Shadowlands. - movie reviews

Christian Century, Feb 23, 1994 by Ralph C. Wood

In A Grief Observed Lewis confesses that Davidman's death served to crush all that was self-confidently rationalistic in his faith. In passages darker than anything in Kafka or Sartre, Lewis accuses God of being a Cosmic Sadist. Yet he does not recoil from such despair into a stoic humanism. He argues, on the contrary, that God taught him to love Joy truly by taking her painfully from him: to make him see that, because their love had achieved its earthly limit, it was ready for heavenly fulfillment. Lewis the Platonist Christian believed that we dwell in a world of shadows, not (as the film suggests) because it is filled with suffering, but because it is a reflection of the eternal world whose Light seeks to pierce and perfect it.

Lewis reports that Davidman's last words were not "You have made me happy," but "I am at peace with God." It is highly significant that they were spoken not to Lewis himself but to Austin Farrer, the Oxford theologian who was also the couple's spiritual mentor.

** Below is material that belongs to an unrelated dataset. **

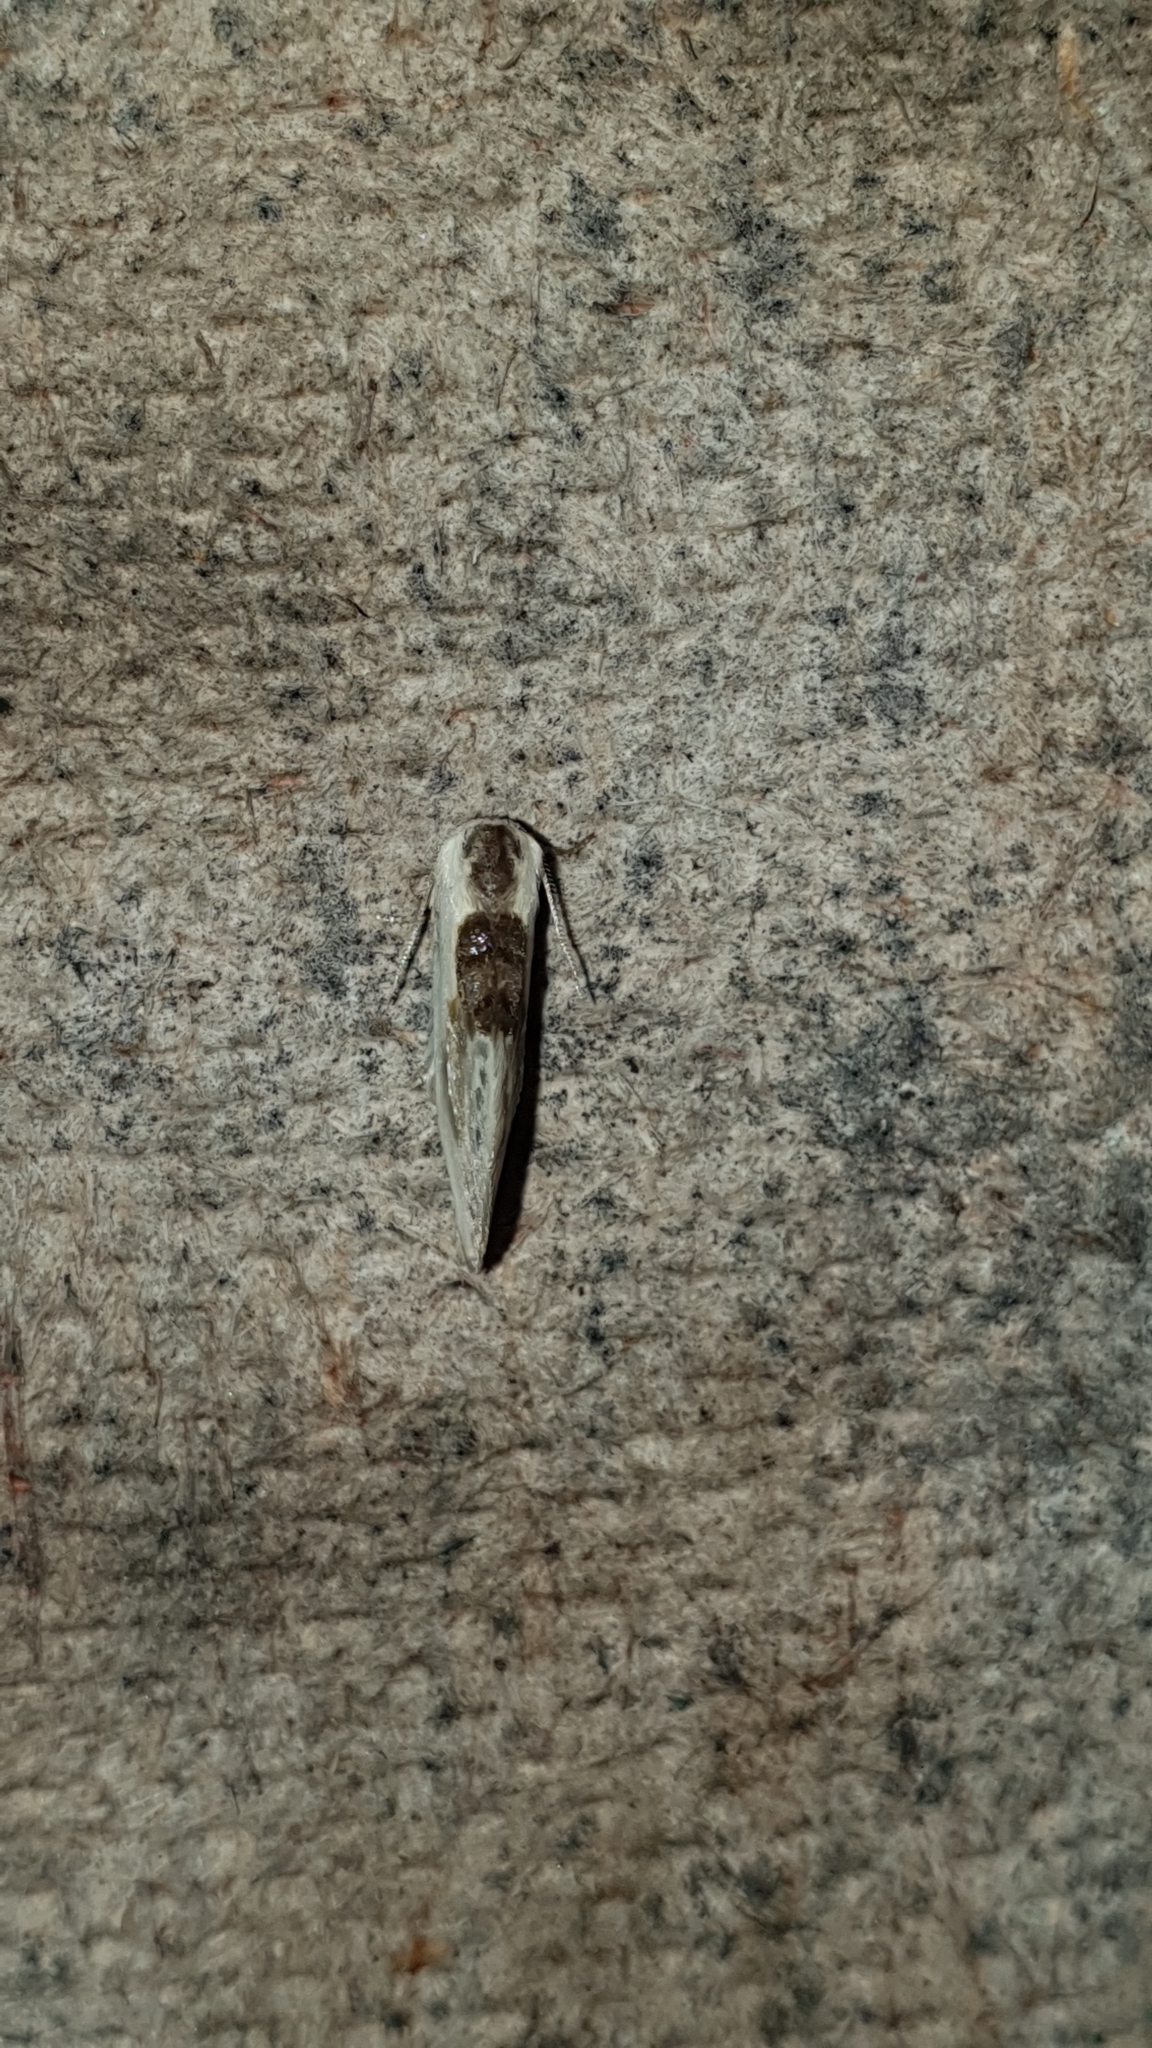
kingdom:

Joy Davidman knew that, undying though her love for Lewis most certainly was, it was not her ultimate hope. "She smiled," Lewis declares, "but not at me. Poi si torno all' eternal fontana." Like Beatrice in Dante's Purgatorio, Joy turned her final smile away from her earthly love to the Eternal Font who is its source and end, its creator and redeemer. The tears of all things are swallowed up in the glad triumph of God.